Sebagaimana diketahui, B50 merupakan bahan bakar campuran antara bahan bakar nabati (BBN) sebesar 50 persen dan bahan bakar minyak (BBM) jenis solar sebanyak 50 persen.
Presiden Prabowo Subianto, mengatakan dengan pelaksanaan program mandatori B50, Indonesia tidak lagi membeli atau mengimpor solar dari luar negeri.
“Mulai 1 Juli 2026 kita tidak lagi mengimpor solar dari luar negeri dan kita berhasil menghemat devisa Rp 170 triliun sekitar USD 9,5 miliar tidak lagi harus kita kirim keluar negeri,” ujar Prabowo dalam sidang tahunan DPR/MPR RI, Jakarta, Kamis (14/8).
Baca Juga: Tata Kelola Ekspor Satu Pintu, Ketua MPR Sebut PT DSI Jalankan Amanat Pasal 33 UUD 1945
Prabowo mengatakan, kebijakan mandatori B50 menjadi bagian dari upaya pemerintah mewujudkan janji swasembada energi.
“Janji swasembada energi sekarang kita sudah mulai wujudkan dengan pertama kali swasembada BBM jenis solar kita berhasil produksi diesel dengan B50 dari kelapa sawit,” ujarnya.
Sebelumnya, Prabowo mengatakan Indonesia menjadi negara pertama yang menerapkan Mandatori B50. Menurut dia, kebijakan tersebut bukan sekadar pencapaian teknologi, melainkan bukti kemampuan Indonesia memanfaatkan kekayaan alam untuk kepentingan rakyat.
"Ini bukti Indonesia mampu memanfaatkan kekayaan alamnya sendiri untuk mementingkan rakyatnya sendiri. Ini tonggak penting untuk kemandirian bangsa sendiri," ucapnya.

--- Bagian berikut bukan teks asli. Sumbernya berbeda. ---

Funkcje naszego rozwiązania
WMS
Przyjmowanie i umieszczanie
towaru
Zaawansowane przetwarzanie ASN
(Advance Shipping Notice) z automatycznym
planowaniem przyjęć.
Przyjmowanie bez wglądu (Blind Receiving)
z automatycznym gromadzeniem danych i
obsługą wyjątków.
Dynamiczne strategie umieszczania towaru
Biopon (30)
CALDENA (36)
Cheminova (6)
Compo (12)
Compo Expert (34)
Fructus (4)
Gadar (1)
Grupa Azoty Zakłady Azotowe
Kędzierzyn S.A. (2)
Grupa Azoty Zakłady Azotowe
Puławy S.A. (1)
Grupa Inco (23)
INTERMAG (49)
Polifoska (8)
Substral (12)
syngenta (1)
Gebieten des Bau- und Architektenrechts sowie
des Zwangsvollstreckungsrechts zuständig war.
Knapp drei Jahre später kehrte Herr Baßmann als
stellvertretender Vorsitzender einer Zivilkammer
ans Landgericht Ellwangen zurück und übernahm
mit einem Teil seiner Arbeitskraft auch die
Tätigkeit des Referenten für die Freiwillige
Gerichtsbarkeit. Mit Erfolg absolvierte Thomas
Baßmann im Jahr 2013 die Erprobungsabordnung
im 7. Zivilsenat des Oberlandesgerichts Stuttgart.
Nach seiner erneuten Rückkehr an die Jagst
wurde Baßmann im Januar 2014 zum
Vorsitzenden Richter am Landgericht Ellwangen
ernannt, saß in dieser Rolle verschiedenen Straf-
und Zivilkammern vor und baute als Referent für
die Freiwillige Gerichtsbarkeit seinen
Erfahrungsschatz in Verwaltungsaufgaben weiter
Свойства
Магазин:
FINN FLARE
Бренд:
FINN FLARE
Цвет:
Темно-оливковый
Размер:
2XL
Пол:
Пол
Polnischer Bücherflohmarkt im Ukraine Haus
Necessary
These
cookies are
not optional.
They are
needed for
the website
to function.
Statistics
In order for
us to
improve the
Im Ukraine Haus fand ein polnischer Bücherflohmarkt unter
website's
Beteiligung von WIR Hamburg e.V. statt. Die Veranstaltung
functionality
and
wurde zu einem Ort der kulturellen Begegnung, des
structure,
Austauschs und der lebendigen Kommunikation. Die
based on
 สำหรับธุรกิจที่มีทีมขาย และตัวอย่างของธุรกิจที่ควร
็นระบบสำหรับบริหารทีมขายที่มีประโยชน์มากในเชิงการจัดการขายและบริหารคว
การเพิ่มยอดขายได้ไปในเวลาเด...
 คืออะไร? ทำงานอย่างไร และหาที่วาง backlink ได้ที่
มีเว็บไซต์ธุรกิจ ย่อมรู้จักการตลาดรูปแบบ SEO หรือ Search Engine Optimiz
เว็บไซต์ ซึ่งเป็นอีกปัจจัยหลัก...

Ia menambahkan, pemerintah sejak lama terus mendorong terwujudnya kemandirian energi. Menurut dia, implementasi B40 sebelumnya belum cukup sehingga pemerintah meningkatkan bauran biodiesel menjadi B50.
"B40 tidak cukup, bahkan saat itu saya dorong B100. Tapi menteri-menteri saya meyakinkan bahwa B50 saja, kita tidak impor solar dari luar negeri," ungkapnya.